Epona's Labyrinth
nytheatre.com review by Will Fulton
April 9, 2011
Epona's Labyrinth is a surreal, multimedia, psycho-sexual dreamscape adapted from Kobo Abe's 2002 novel Secret Rendezvous. It tells the story of a man's journey to find his wife who was inexplicably taken away by an un-called-for ambulance in the middle of the night to a vast and bizarre hospital. In searching for her he quickly becomes caught up in the underground hospital's Byzantine politics and sexual experimentation. In so doing he seems to quickly lose sight of his mission to find his wife, first trying to find a woman's daughter who was also mysteriously abducted (an objective also soon forgotten), then becoming head of security and trying to rescue a brittle-boned 13-year-old girl held for erotic experiments. The scattershot plot is perhaps more tenable in the contemplative space of a novel, but as a piece of theater Ivana Catanese's adaptation is frustratingly aimless and lacking in spine.

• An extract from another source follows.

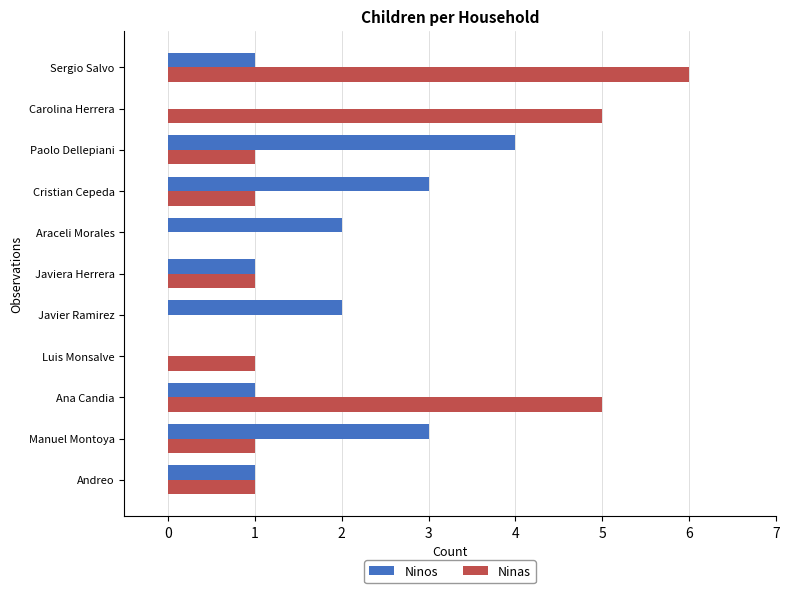

Between Ana Candia and Javier Ramirez, which series saw the biggest shift?

Ninas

Brooklyn-based The South Wing developed the piece in collaboration with the Japanese Nibroll art collective who creates work incorporating music, media, and choreography. Shige Moriya's set largely consists of a connected series of large square flats that can be slid around to alter the space. Although an effectively simple device for creating a multitude of spatial configurations, the tedious effort of the actors sliding the walls around between every scene to reveal another pedestrian combination of actor and table mostly serves to needlessly extend the already tedious runtime of the piece to little benefit. The secondary function of the flats is to act as screens for Keisuke Takahashi's ever-present and aggressive video design. Although aesthetically engaging unto itself, it feels excessive without any substantial support from Catanese's weak script. Mikuni Yanaihara's choreography is somewhat lackluster, performed with little virtuosity, and is not thoroughly integrated into the rest of the piece, consisting mostly of unnecessary runtime-stretching interludes that looked like mediocre Viewpoints exercises. Mitsushi Yanaihara's costumes are one of the show's strongest elements, constructing the familiar forms of medical uniforms out of a mismatched patchwork of unconventional textures and materials, leading to garments that are both familiar and unsettling.
For a play that claims to show a shocking world of underground sexual experimentation and deviance, it is remarkably tame. Most of the presented experiments just involve women moaning orgasmically, which is hardly taboo in a post-Herbal Essences commercials world. The play's one truly unsettling and empathetic moment involves the discovery of Ximena Garnica's fragile 13-year-old girl masturbating for the doctor's viewing pleasure. This is quickly defused, however, by the numbingly self-important drone of Gillian Chadsey's titular Epona, who serves as the piece's narrator.
Developed over years of workshops in various countries, Epona's Labyrinth shows its wide-ranging provenance in its lack of center. Director Kameron Steele appears to have become caught up in the piece's various gimmicks and in so doing has lost sight of a sense of story. The piece doesn't seem to know what it wants to be, at one moment presenting itself as deathly serious, but in the next making a pivotal revelation of an “orgasm contest.” Unfortunately the end result is mostly a cautionary example of the dangers in solipsistic experimental work.